§ **TASK STATEMENT**:
Find each line in the records below that contains the string "despachamos" and copy those lines. Case counts.

§ **MATERIAL SUPPLIED**:
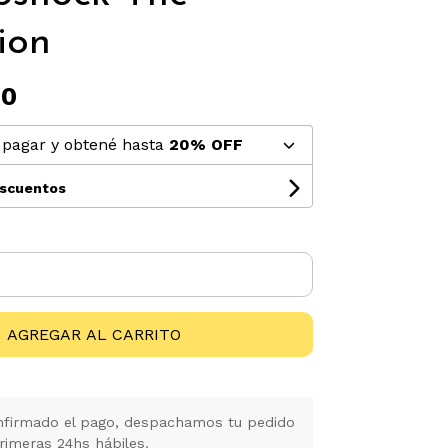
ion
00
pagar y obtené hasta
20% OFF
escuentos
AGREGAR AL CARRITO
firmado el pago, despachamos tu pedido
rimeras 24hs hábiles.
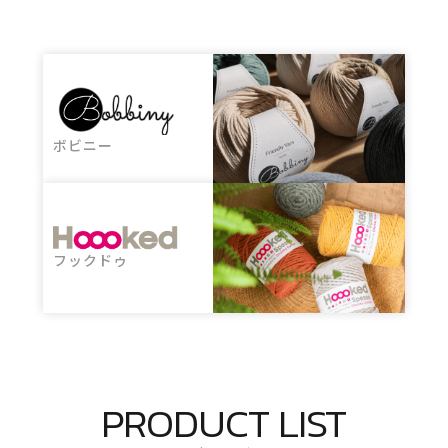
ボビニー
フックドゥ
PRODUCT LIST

...

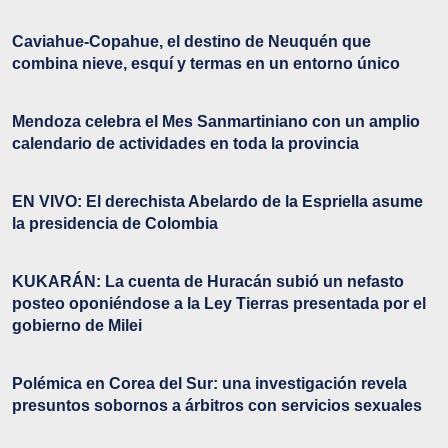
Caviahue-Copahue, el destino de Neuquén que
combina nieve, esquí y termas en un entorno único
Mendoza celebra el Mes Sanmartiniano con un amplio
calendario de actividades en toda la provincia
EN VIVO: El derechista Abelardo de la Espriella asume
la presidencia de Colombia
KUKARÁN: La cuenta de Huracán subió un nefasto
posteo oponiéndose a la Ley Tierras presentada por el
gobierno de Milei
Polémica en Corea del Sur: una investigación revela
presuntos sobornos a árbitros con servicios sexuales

§ **TASK RESULT**:
firmado el pago, despachamos tu pedido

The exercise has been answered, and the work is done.